* [WHAT YOU NEED TO DO]: Could you reproduce each of the following lines word for word, leaving the pictures out of your answer?

((

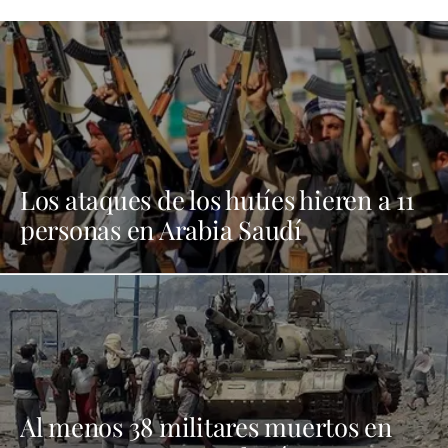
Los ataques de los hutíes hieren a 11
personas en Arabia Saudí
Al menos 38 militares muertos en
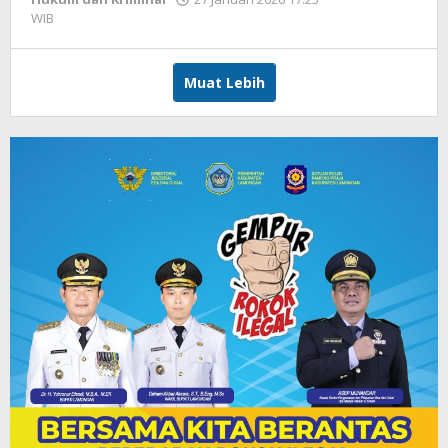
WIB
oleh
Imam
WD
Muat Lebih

))

* [EXERCISE RESULT]:
Los ataques de los hutíes hieren a 11
personas en Arabia Saudí
Al menos 38 militares muertos en
WIB
oleh
Imam
WD
Muat Lebih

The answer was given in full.